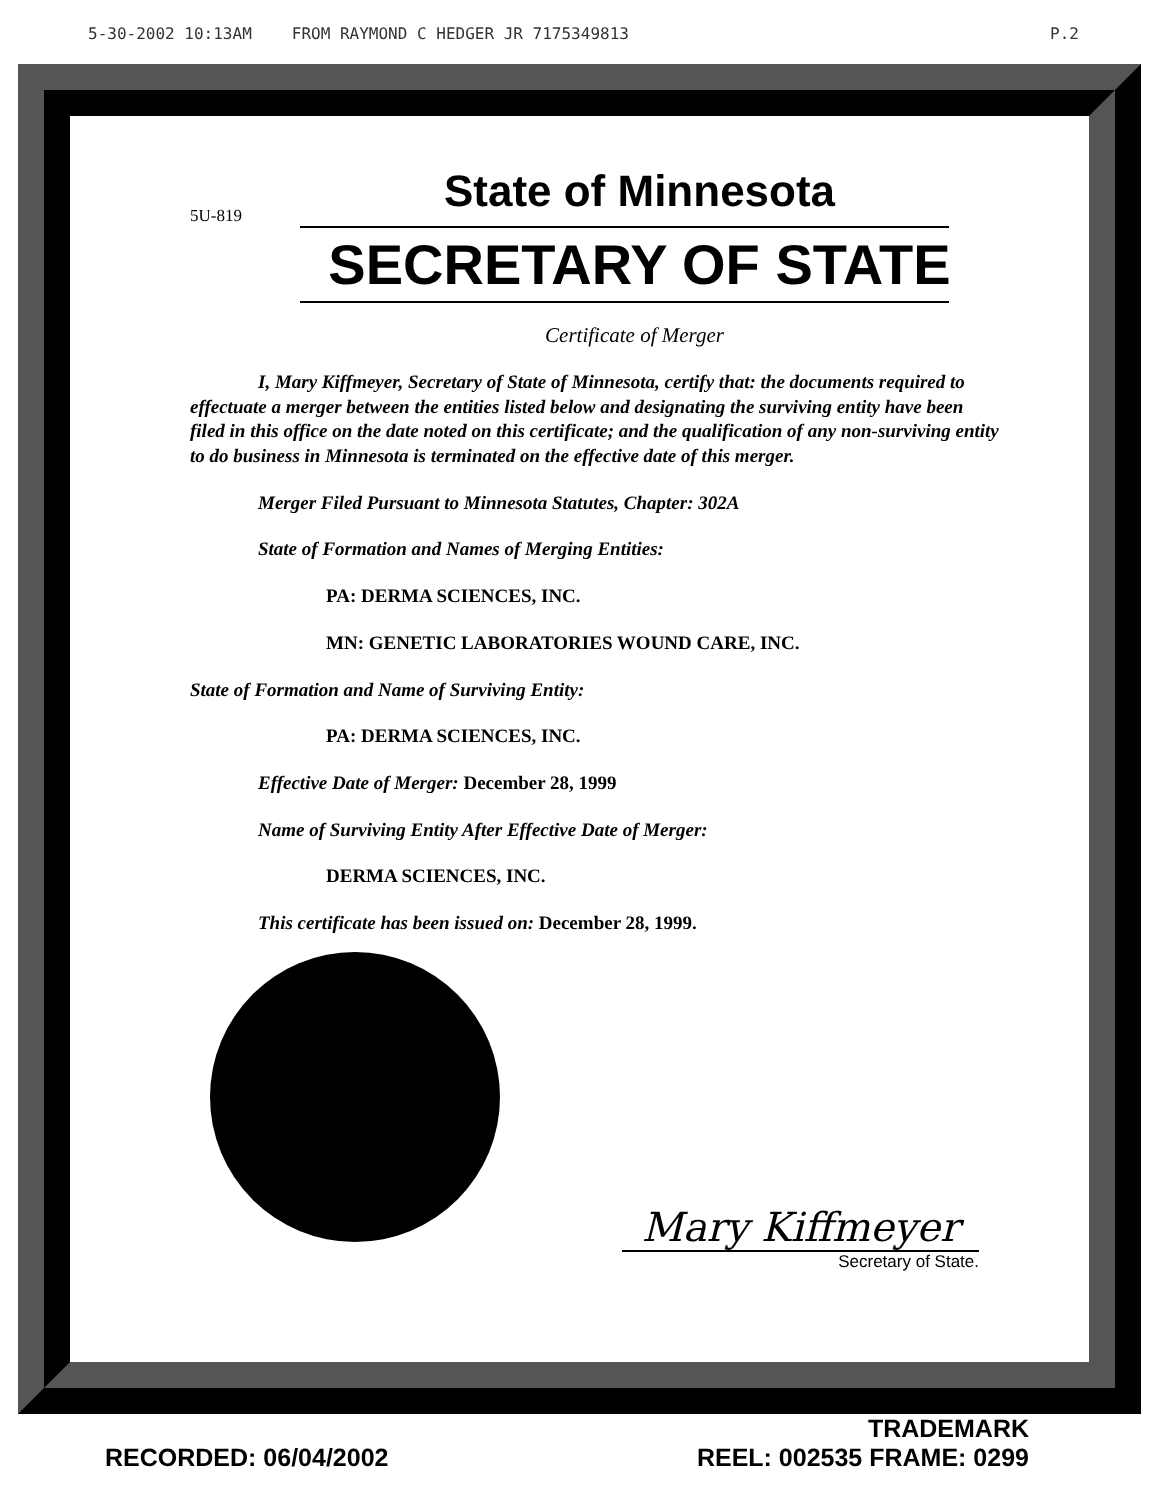5-30-2002 10:13AM FROM RAYMOND C HEDGER JR 7175349813
P.2
5U-819
State of Minnesota
SECRETARY OF STATE
Certificate of Merger
I, Mary Kiffmeyer, Secretary of State of Minnesota, certify that: the documents required to effectuate a merger between the entities listed below and designating the surviving entity have been filed in this office on the date noted on this certificate; and the qualification of any non-surviving entity to do business in Minnesota is terminated on the effective date of this merger.
Merger Filed Pursuant to Minnesota Statutes, Chapter: 302A
State of Formation and Names of Merging Entities:
PA: DERMA SCIENCES, INC.
MN: GENETIC LABORATORIES WOUND CARE, INC.
State of Formation and Name of Surviving Entity:
PA: DERMA SCIENCES, INC.
Effective Date of Merger: December 28, 1999
Name of Surviving Entity After Effective Date of Merger:
DERMA SCIENCES, INC.
This certificate has been issued on: December 28, 1999.
Mary Kiffmeyer
Secretary of State.
RECORDED: 06/04/2002 TRADEMARK
REEL: 002535 FRAME: 0299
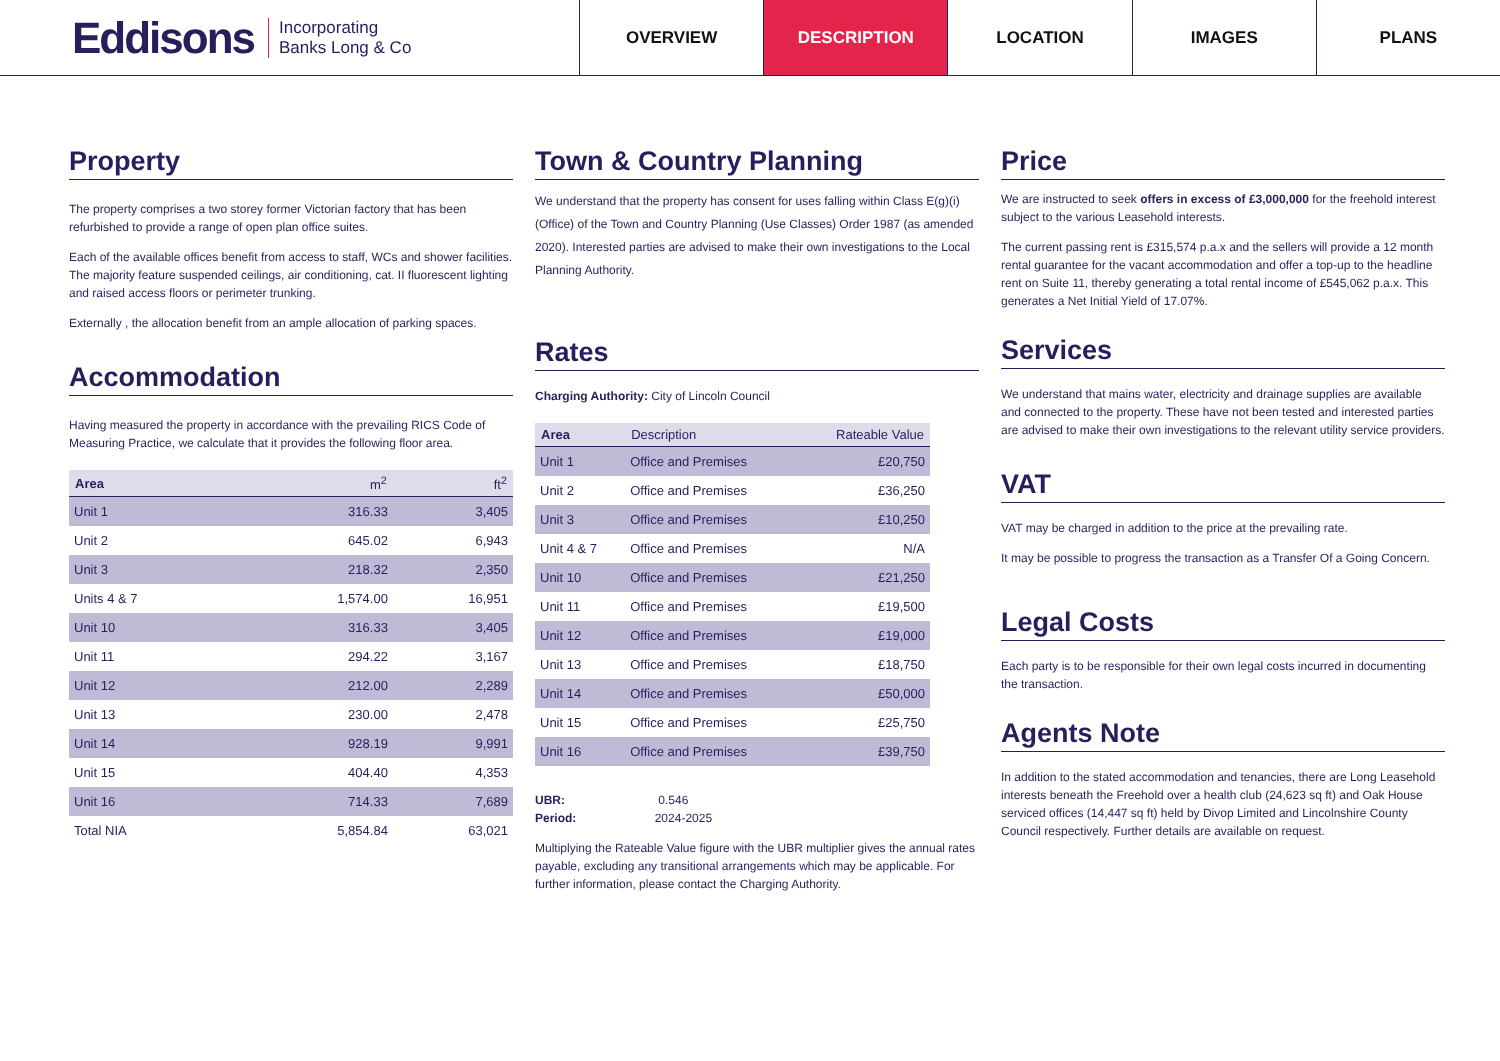Eddisons Incorporating
Banks Long & Co
OVERVIEW DESCRIPTION LOCATION IMAGES PLANS
Property
The property comprises a two storey former Victorian factory that has been refurbished to provide a range of open plan office suites.
Each of the available offices benefit from access to staff, WCs and shower facilities. The majority feature suspended ceilings, air conditioning, cat. II fluorescent lighting and raised access floors or perimeter trunking.
Externally , the allocation benefit from an ample allocation of parking spaces.
Accommodation
Having measured the property in accordance with the prevailing RICS Code of Measuring Practice, we calculate that it provides the following floor area.
| Area | m<sup>2</sup> | ft<sup>2</sup> |
| --- | --- | --- |
| Unit 1 | 316.33 | 3,405 |
| Unit 2 | 645.02 | 6,943 |
| Unit 3 | 218.32 | 2,350 |
| Units 4 & 7 | 1,574.00 | 16,951 |
| Unit 10 | 316.33 | 3,405 |
| Unit 11 | 294.22 | 3,167 |
| Unit 12 | 212.00 | 2,289 |
| Unit 13 | 230.00 | 2,478 |
| Unit 14 | 928.19 | 9,991 |
| Unit 15 | 404.40 | 4,353 |
| Unit 16 | 714.33 | 7,689 |
| Total NIA | 5,854.84 | 63,021 |
Town & Country Planning
We understand that the property has consent for uses falling within Class E(g)(i) (Office) of the Town and Country Planning (Use Classes) Order 1987 (as amended 2020). Interested parties are advised to make their own investigations to the Local Planning Authority.
Rates
Charging Authority: City of Lincoln Council
| Area | Description | Rateable Value |
| --- | --- | --- |
| Unit 1 | Office and Premises | £20,750 |
| Unit 2 | Office and Premises | £36,250 |
| Unit 3 | Office and Premises | £10,250 |
| Unit 4 & 7 | Office and Premises | N/A |
| Unit 10 | Office and Premises | £21,250 |
| Unit 11 | Office and Premises | £19,500 |
| Unit 12 | Office and Premises | £19,000 |
| Unit 13 | Office and Premises | £18,750 |
| Unit 14 | Office and Premises | £50,000 |
| Unit 15 | Office and Premises | £25,750 |
| Unit 16 | Office and Premises | £39,750 |
UBR: 0.546
Period: 2024-2025
Multiplying the Rateable Value figure with the UBR multiplier gives the annual rates payable, excluding any transitional arrangements which may be applicable. For further information, please contact the Charging Authority.
Price
We are instructed to seek offers in excess of £3,000,000 for the freehold interest subject to the various Leasehold interests.
The current passing rent is £315,574 p.a.x and the sellers will provide a 12 month rental guarantee for the vacant accommodation and offer a top-up to the headline rent on Suite 11, thereby generating a total rental income of £545,062 p.a.x. This generates a Net Initial Yield of 17.07%.
Services
We understand that mains water, electricity and drainage supplies are available and connected to the property. These have not been tested and interested parties are advised to make their own investigations to the relevant utility service providers.
VAT
VAT may be charged in addition to the price at the prevailing rate.
It may be possible to progress the transaction as a Transfer Of a Going Concern.
Legal Costs
Each party is to be responsible for their own legal costs incurred in documenting the transaction.
Agents Note
In addition to the stated accommodation and tenancies, there are Long Leasehold interests beneath the Freehold over a health club (24,623 sq ft) and Oak House serviced offices (14,447 sq ft) held by Divop Limited and Lincolnshire County Council respectively. Further details are available on request.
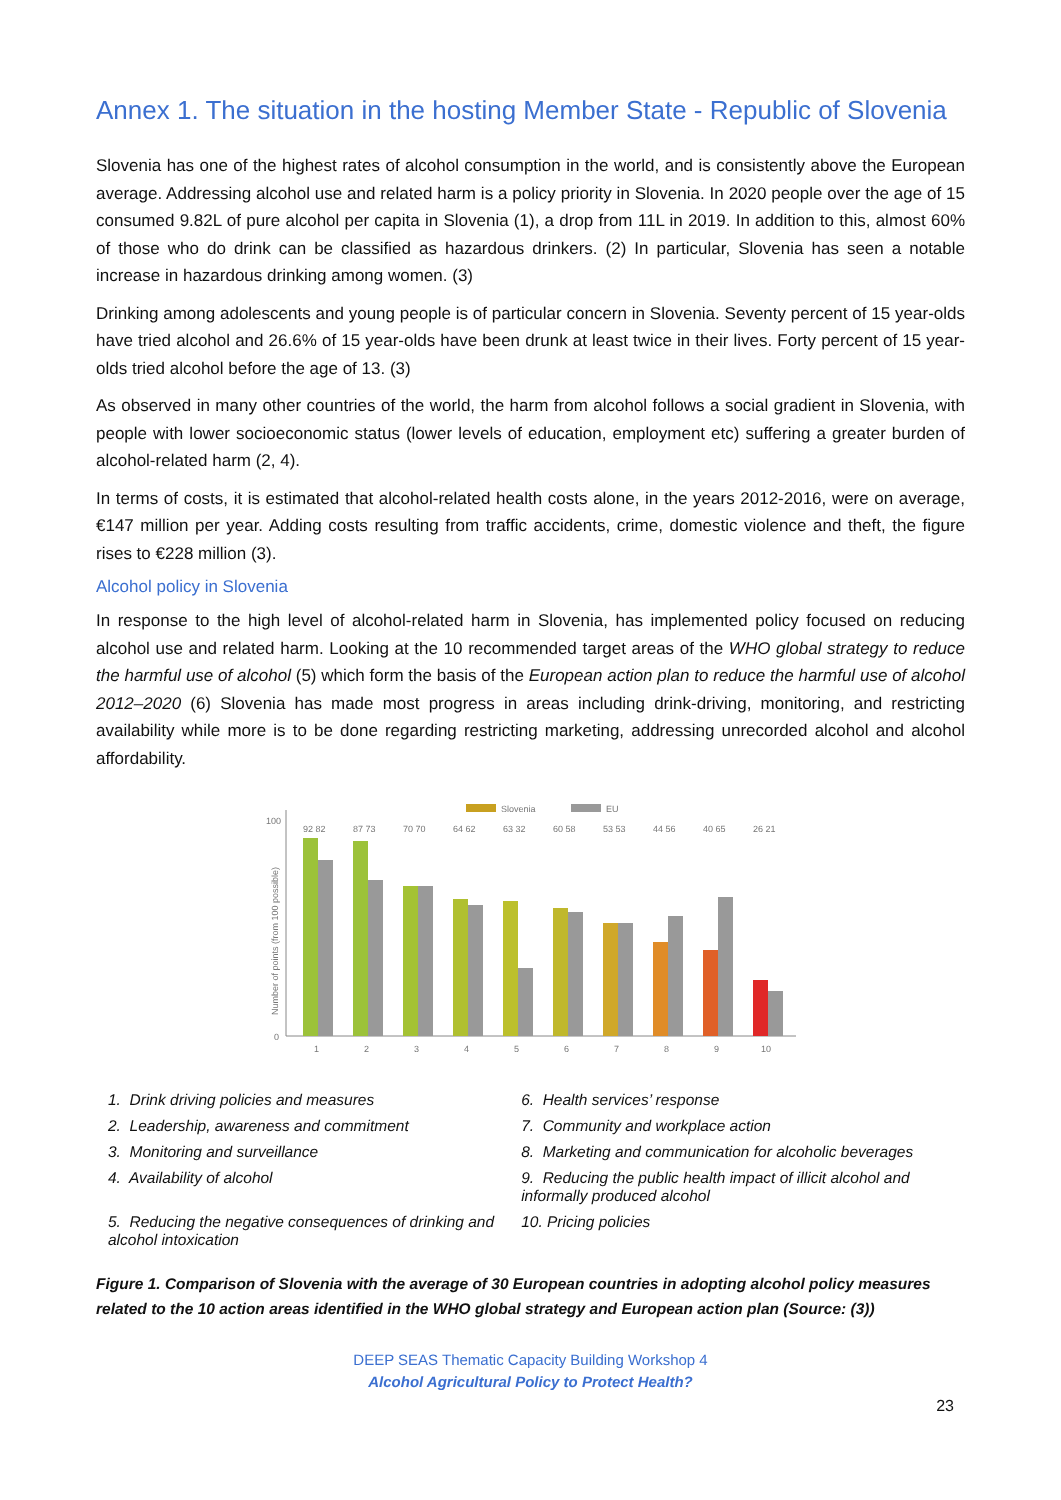Annex 1. The situation in the hosting Member State - Republic of Slovenia
Slovenia has one of the highest rates of alcohol consumption in the world, and is consistently above the European average. Addressing alcohol use and related harm is a policy priority in Slovenia. In 2020 people over the age of 15 consumed 9.82L of pure alcohol per capita in Slovenia (1), a drop from 11L in 2019. In addition to this, almost 60% of those who do drink can be classified as hazardous drinkers. (2) In particular, Slovenia has seen a notable increase in hazardous drinking among women. (3)
Drinking among adolescents and young people is of particular concern in Slovenia. Seventy percent of 15 year-olds have tried alcohol and 26.6% of 15 year-olds have been drunk at least twice in their lives. Forty percent of 15 year-olds tried alcohol before the age of 13. (3)
As observed in many other countries of the world, the harm from alcohol follows a social gradient in Slovenia, with people with lower socioeconomic status (lower levels of education, employment etc) suffering a greater burden of alcohol-related harm (2, 4).
In terms of costs, it is estimated that alcohol-related health costs alone, in the years 2012-2016, were on average, €147 million per year. Adding costs resulting from traffic accidents, crime, domestic violence and theft, the figure rises to €228 million (3).
Alcohol policy in Slovenia
In response to the high level of alcohol-related harm in Slovenia, has implemented policy focused on reducing alcohol use and related harm. Looking at the 10 recommended target areas of the WHO global strategy to reduce the harmful use of alcohol (5) which form the basis of the European action plan to reduce the harmful use of alcohol 2012–2020 (6) Slovenia has made most progress in areas including drink-driving, monitoring, and restricting availability while more is to be done regarding restricting marketing, addressing unrecorded alcohol and alcohol affordability.
Slovenia
EU
100
0
Number of points (from 100 possible)
92 82
1
87 73
2
70 70
3
64 62
4
63 32
5
60 58
6
53 53
7
44 56
8
40 65
9
26 21
10
| 1. Drink driving policies and measures | 6. Health services’ response |
| 2. Leadership, awareness and commitment | 7. Community and workplace action |
| 3. Monitoring and surveillance | 8. Marketing and communication for alcoholic beverages |
| 4. Availability of alcohol | 9. Reducing the public health impact of illicit alcohol and informally produced alcohol |
| 5. Reducing the negative consequences of drinking and alcohol intoxication | 10. Pricing policies |
Figure 1. Comparison of Slovenia with the average of 30 European countries in adopting alcohol policy measures related to the 10 action areas identified in the WHO global strategy and European action plan (Source: (3))
DEEP SEAS Thematic Capacity Building Workshop 4
Alcohol Agricultural Policy to Protect Health?
23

------------------------------------------------------------------------

__Goal of the exercise__. Copy out each line of the records that holds the string "benefit".

__Result of this exercise__.
Each of the available offices benefit from access to staff, WCs and shower facilities. The majority feature suspended ceilings, air conditioning, cat. II fluorescent lighting and raised access floors or perimeter trunking.
Externally , the allocation benefit from an ample allocation of parking spaces.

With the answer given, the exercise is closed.